▸ INPUT RECORDS:
════════════════════

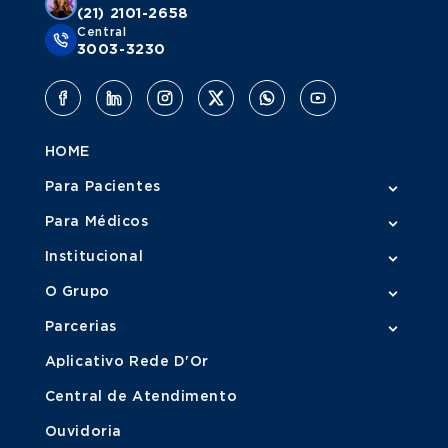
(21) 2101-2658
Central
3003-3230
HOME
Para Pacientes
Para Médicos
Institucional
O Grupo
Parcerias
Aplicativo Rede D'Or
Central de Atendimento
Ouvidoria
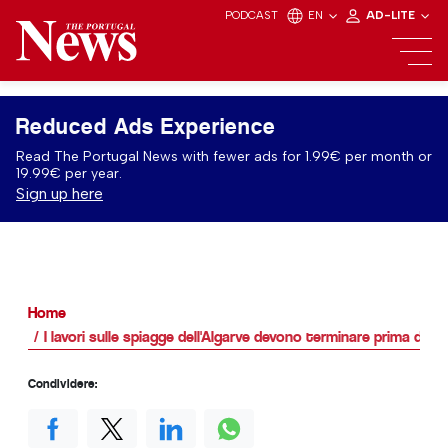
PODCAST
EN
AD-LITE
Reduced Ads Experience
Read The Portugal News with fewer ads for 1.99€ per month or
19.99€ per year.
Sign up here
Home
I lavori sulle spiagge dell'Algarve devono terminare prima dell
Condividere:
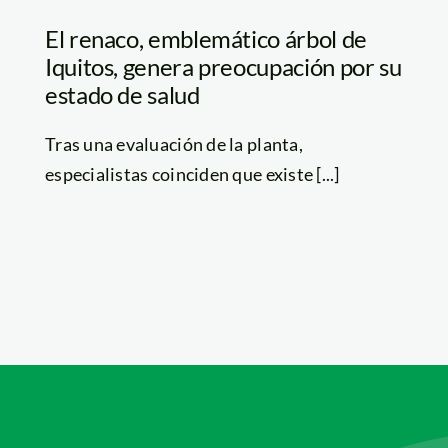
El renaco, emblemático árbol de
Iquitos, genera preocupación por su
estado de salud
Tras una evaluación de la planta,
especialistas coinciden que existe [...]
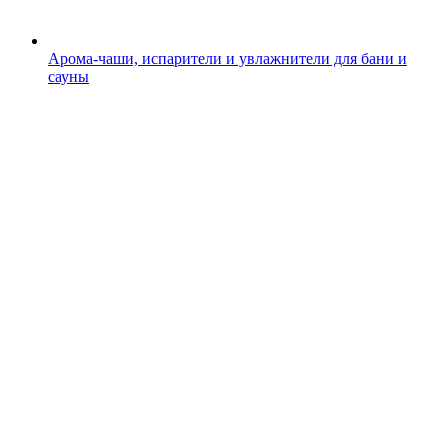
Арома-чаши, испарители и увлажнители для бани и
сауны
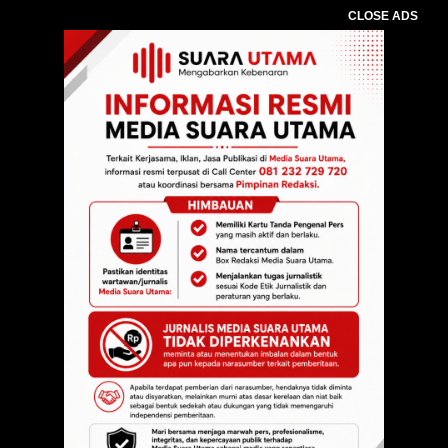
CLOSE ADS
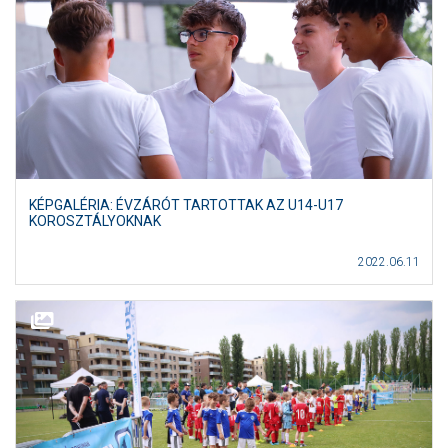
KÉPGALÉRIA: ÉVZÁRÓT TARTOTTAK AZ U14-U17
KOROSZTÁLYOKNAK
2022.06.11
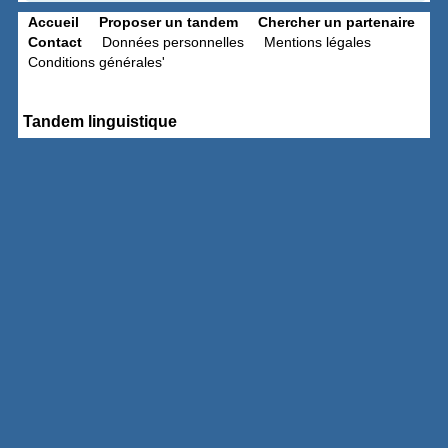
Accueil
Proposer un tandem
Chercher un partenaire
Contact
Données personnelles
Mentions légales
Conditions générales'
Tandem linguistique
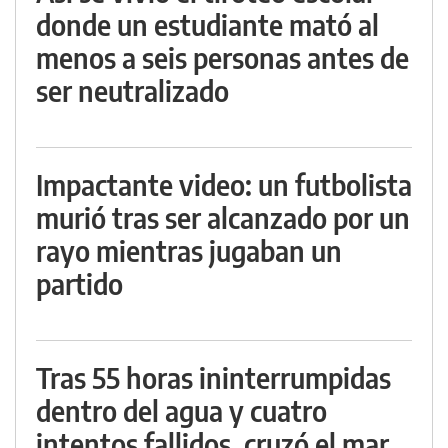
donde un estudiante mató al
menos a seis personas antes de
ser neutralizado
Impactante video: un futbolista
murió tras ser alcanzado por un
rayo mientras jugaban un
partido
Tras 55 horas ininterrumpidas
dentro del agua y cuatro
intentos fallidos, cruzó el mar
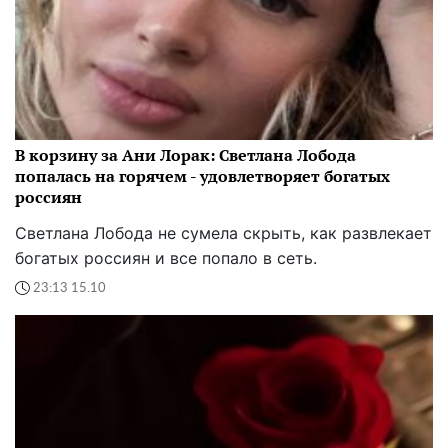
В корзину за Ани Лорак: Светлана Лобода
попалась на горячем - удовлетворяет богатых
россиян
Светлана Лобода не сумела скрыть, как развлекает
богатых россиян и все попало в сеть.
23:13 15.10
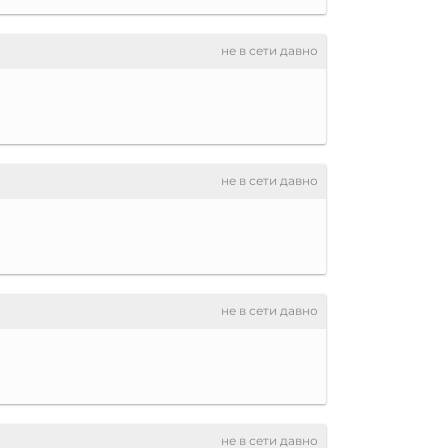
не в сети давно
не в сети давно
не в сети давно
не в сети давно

════════════════════

Each line from the start of the entries through the line with "I lavori sulle" is to be restated exactly, and the pictures are to be skipped.

(21) 2101-2658
Central
3003-3230
HOME
Para Pacientes
Para Médicos
Institucional
O Grupo
Parcerias
Aplicativo Rede D'Or
Central de Atendimento
Ouvidoria
PODCAST
EN
AD-LITE
Reduced Ads Experience
Read The Portugal News with fewer ads for 1.99€ per month or
19.99€ per year.
Sign up here
Home
I lavori sulle spiagge dell'Algarve devono terminare prima dell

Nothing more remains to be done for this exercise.